『フクシノヒト』役所てつや案・先崎宗一著(040406)
 この本は面白そうだぞ…という予感がして,ちょっと読み始めたらそのまんま。一気に読んでしまいました。

■『フクシノヒト』(役所てつや案・先崎宗一著/文芸社/本体1,300円)

 妙な作り方の本で,役所てつやさんという方が案を考えて,先崎宗一さんという方が文章にまとめられた本。何でも,30歳以下の人を対象にアイデアやコンセプトだけでも応募可能な「U-30大賞」(アンダー・サーティ)という文学賞を文芸社が設けており,この作品は第3回大賞を受賞したのだそうです。

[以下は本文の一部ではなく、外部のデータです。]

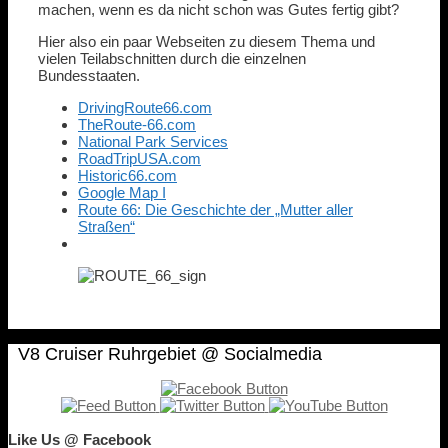
machen, wenn es da nicht schon was Gutes fertig gibt?
Hier also ein paar Webseiten zu diesem Thema und
vielen Teilabschnitten durch die einzelnen
Bundesstaaten.
DrivingRoute66.com
TheRoute-66.com
National Park Services
RoadTripUSA.com
Historic66.com
Google Map I
Route 66: Die Geschichte der „Mutter aller
Straßen“
V8 Cruiser Ruhrgebiet @ Socialmedia
Like Us @ Facebook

 最初,パラパラっとページをめくって,これは小林光恵さんの『ナースマン』(近頃の読書(2003.2.22)/今日,日本テレビで2年ぶりのスペシャル番組をやっていましたが)の,ケースワーカー版のような話だろうと直感しました。で,読んでみたら,やっぱりそうでした。細やかな心遣い的味わいは圧倒的に『ナースマン』のほうがあるのですが,この『フクシノヒト』も話の展開はお上手で,面白く読ませてくれました。

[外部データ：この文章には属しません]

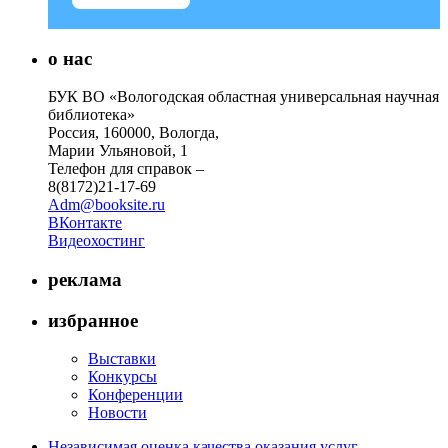
о нас
БУК ВО «Вологодская областная универсальная научная
библиотека»
Россия, 160000, Вологда,
Марии Ульяновой, 1
Телефон для справок –
8(8172)21-17-69
Adm@booksite.ru
ВКонтакте
Видеохостинг
реклама
избранное
Выставки
Конкурсы
Конференции
Новости
Независимая оценка качества оказания услуг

 主人公が何となく大学を卒業し,公務員になって配属された部署は「福祉課保護係」。生活保護の現場。あの憲法25条1項「すべて国民は,健康で文化的な最低限度の生活を営む権利を有する」を具体的に実施するところでございます。この保護係の方の仕事内容がよくわかり,また,生活保護を受けるときの要件などの解説,根拠となる法律(生活保護法・民法など)もいやらしくなく紹介されています。「フクシノヒト」という書名は妙チキリンだと思いますが,書かれている内容はマトモですし,後味のいい青春小説です。先輩・上司が泣かせるセリフを言ってくれます。この辺は先崎宗一さんの腕という気もしますし,現場から絞り出されるホンマモンの声という気もします。オススメです。特に,福祉の道を目指す若い方には是非読んでいただきたい。